Paul Heming: But all jokes aside, without bringing it back to toilets, but you have thousands of schools across the UK, why aren’t all the toilets the same in every school? Like, who cares? Like, there’s so many things and like the things in the background and even the fixtures and the fittings, why can they not all be the same? I honestly think if you took a step back and looked at how construction has evolved, it makes total sense how it has evolved. But you would look at it now and say, that’s ridiculous how you’ve built all of those schools. What have you got 10,000 schools, 10,000 bespoke designed individual schools? It’s illogical for the government as the client to have built like that, but that is how we’ve kind of built, right?

Dale Sinclair: Yeah. But I think that’s just because it’s been too hard to do it and now we can actually do that. And I think my one caveat to that is yes, what I don’t see why schools shouldn’t all have the same toilets that have been designed back to my point through observation and anthropology with a great designer working alongside to figure out how do we make these look fantastic and so, it’s good design really comes into this and it’s balancing good design with cost and yes, looking at how the outside of a school might look different because its context, but I don’t see any reason why we shouldn’t have all of the schools having the same materials, the same classrooms once we’ve figured out what the optimal way of delivering better education outcomes is.

Paul Heming: Yeah, no, I completely agree with you.

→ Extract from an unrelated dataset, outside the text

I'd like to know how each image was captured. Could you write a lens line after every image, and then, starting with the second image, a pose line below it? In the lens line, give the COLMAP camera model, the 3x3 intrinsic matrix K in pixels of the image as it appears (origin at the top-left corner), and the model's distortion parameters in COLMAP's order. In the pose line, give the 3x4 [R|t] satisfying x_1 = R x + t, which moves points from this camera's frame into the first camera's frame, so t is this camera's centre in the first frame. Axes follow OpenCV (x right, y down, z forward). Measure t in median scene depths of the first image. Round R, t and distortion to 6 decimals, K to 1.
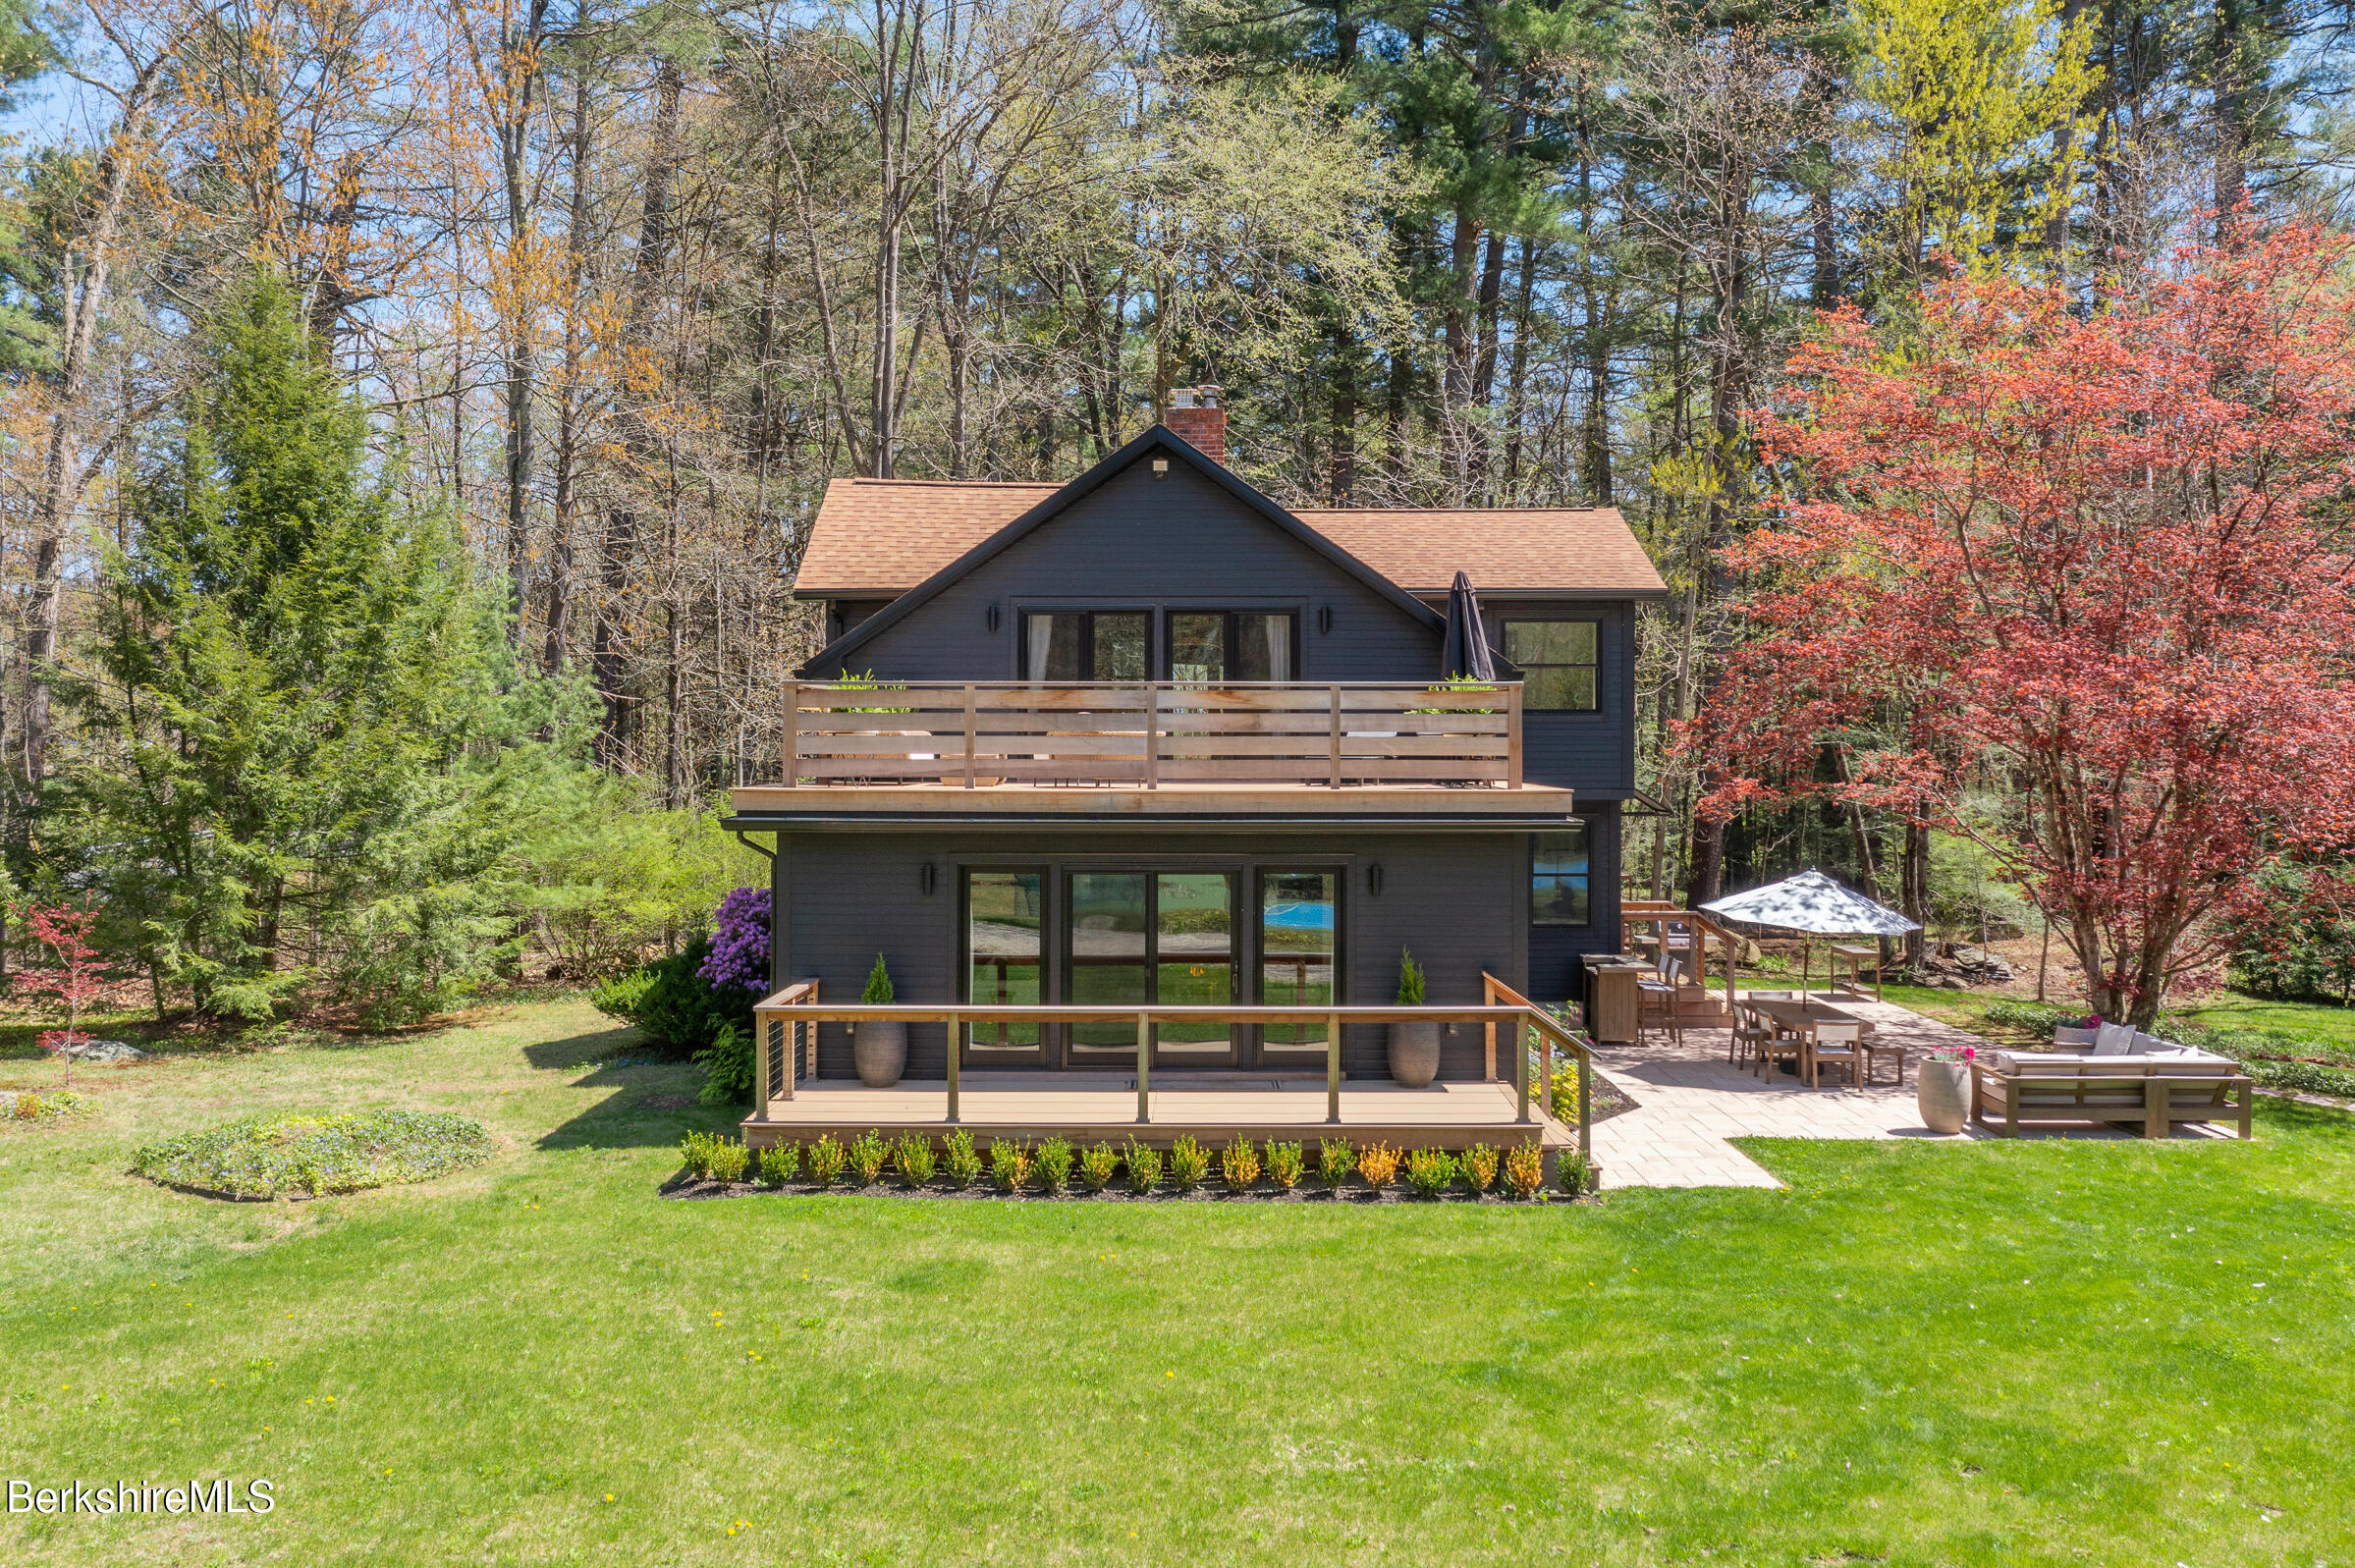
lens RADIAL K [[2060.7, 0, 1176.3], [0, 2060.7, 771.1], [0, 0, 1]] dist [-0.030600, -0.007846]
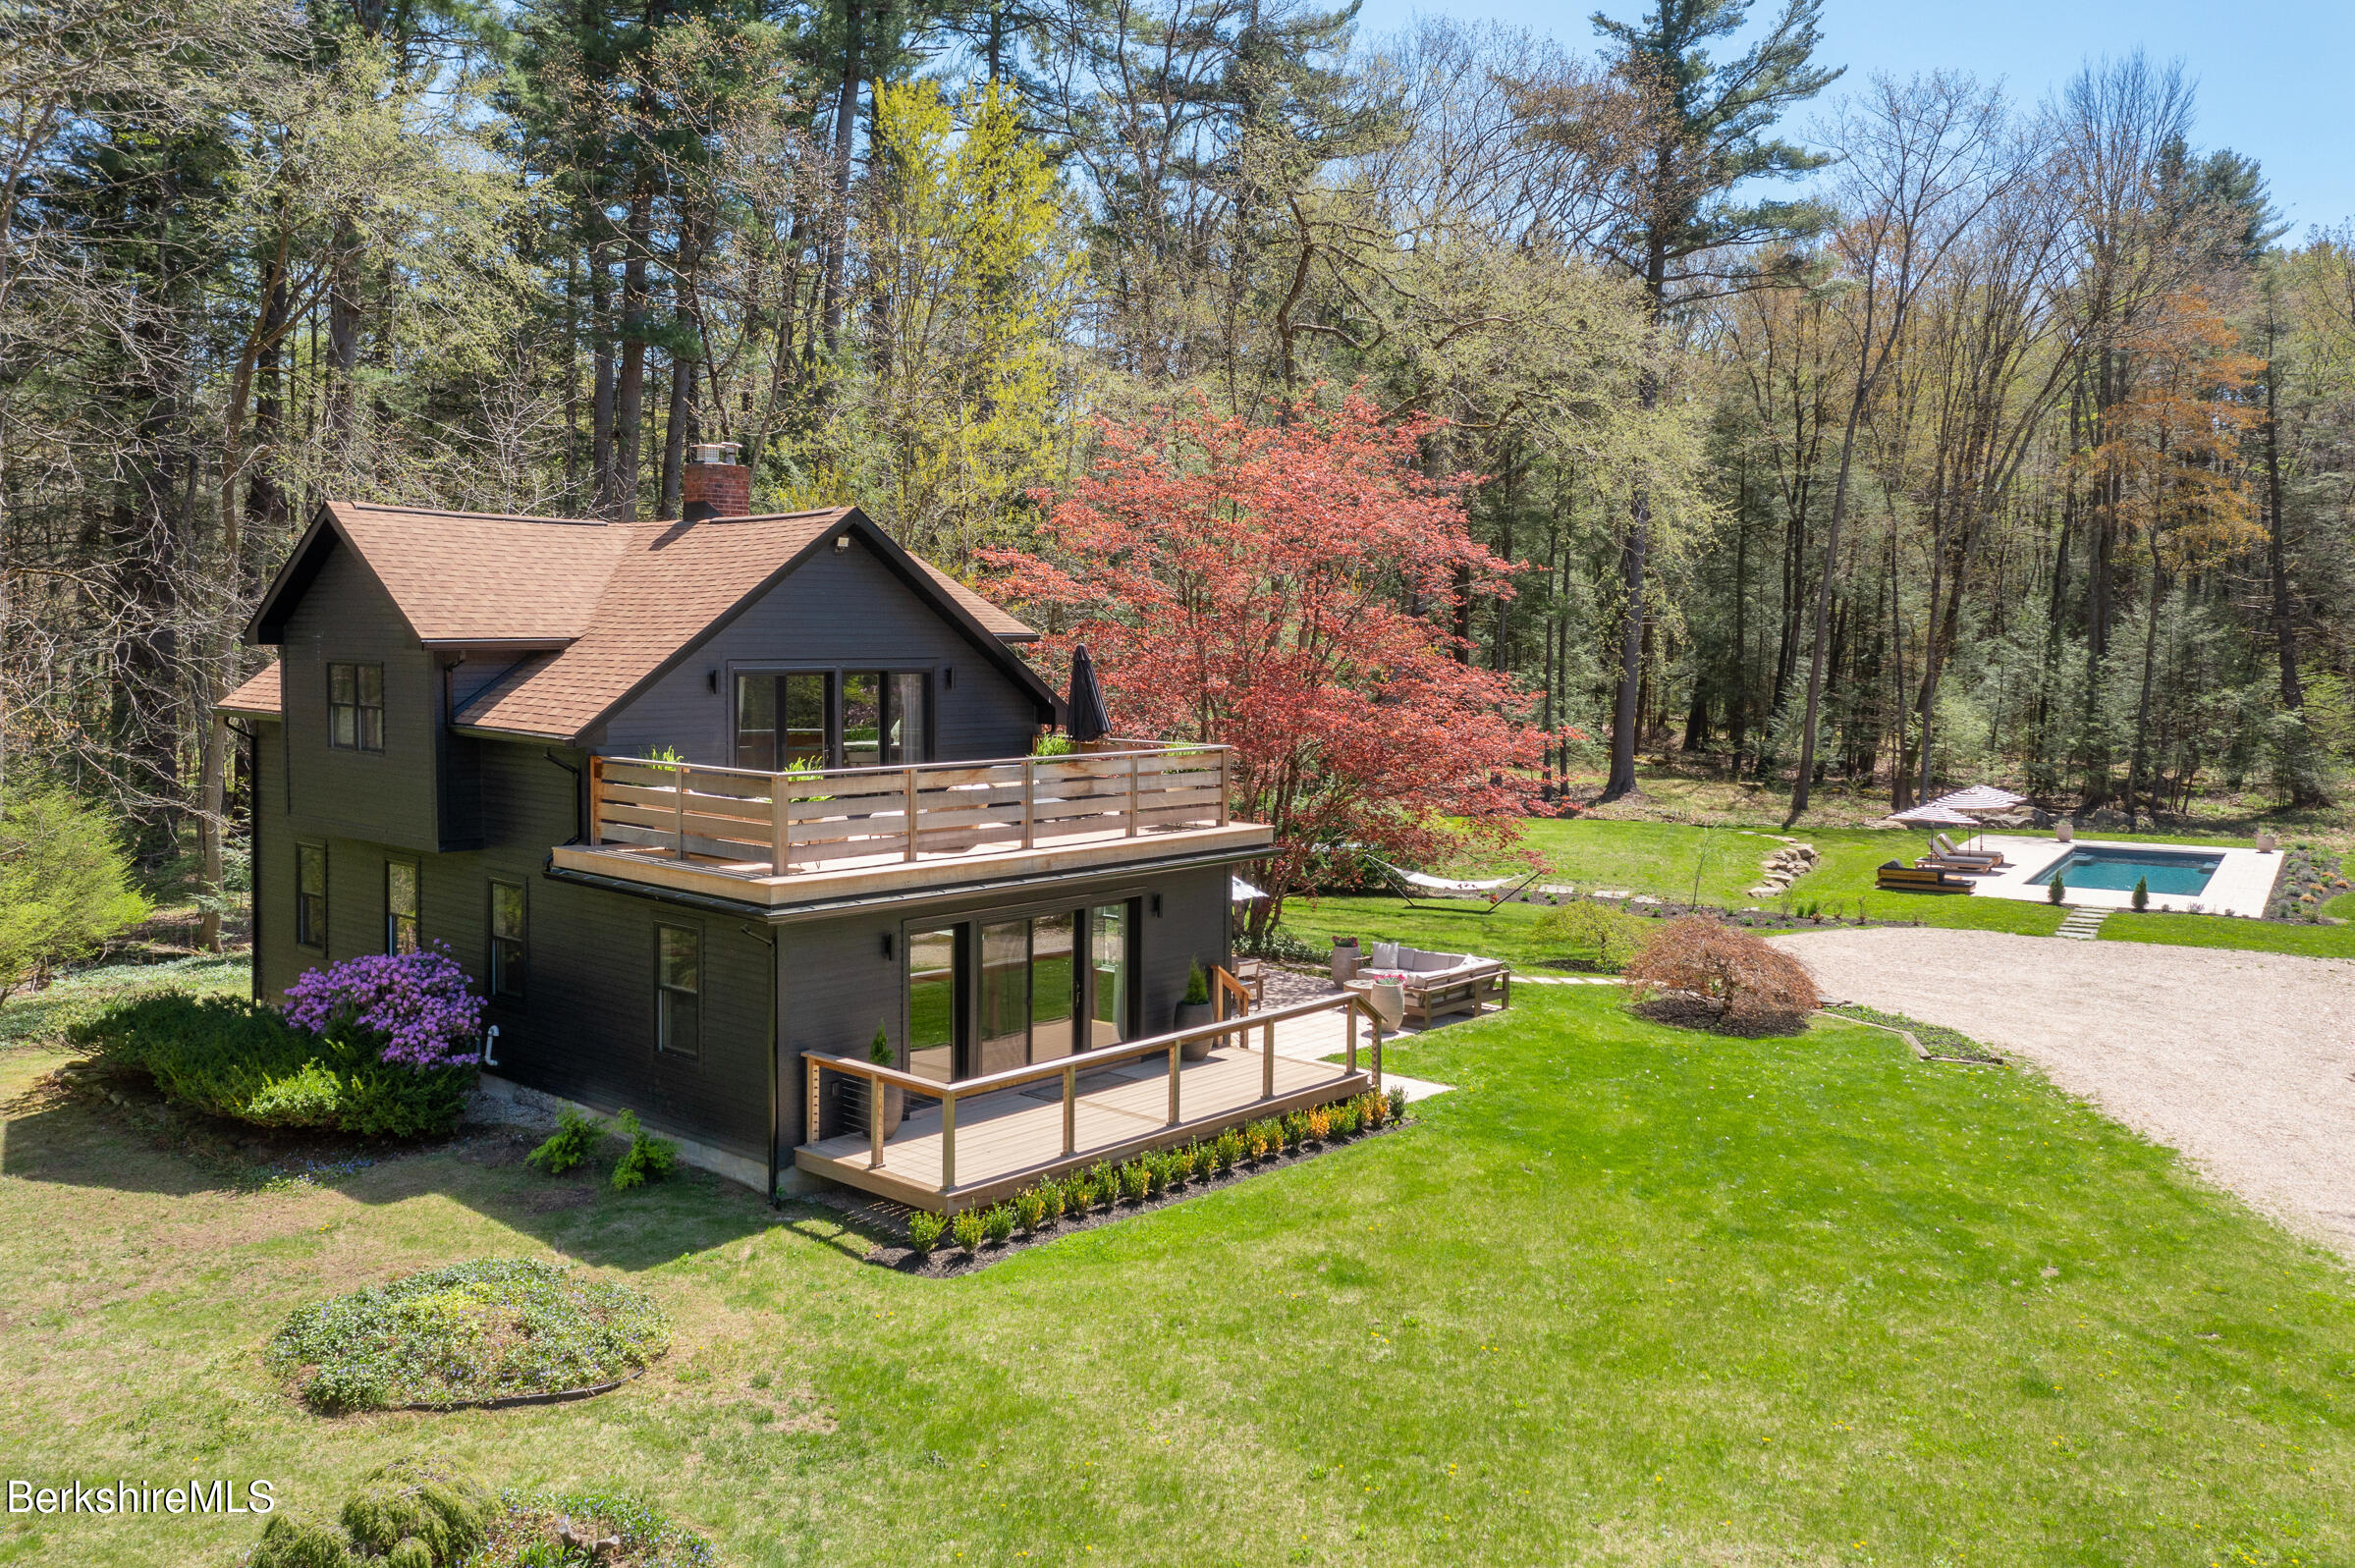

And that makes total sense. And on that note, that positive note, I think we at the end of the show. I will obviously be sharing Dale’s details in the description along with WSPs and Dale, thank you for coming on the show with your delightful Edinburgh accent and I think that was an amazing episode. I’m really pleased to have chatted to you about it. I’ve learned a lot.

Dale Sinclair: Great. I really enjoyed the conversation, so thanks for the invite.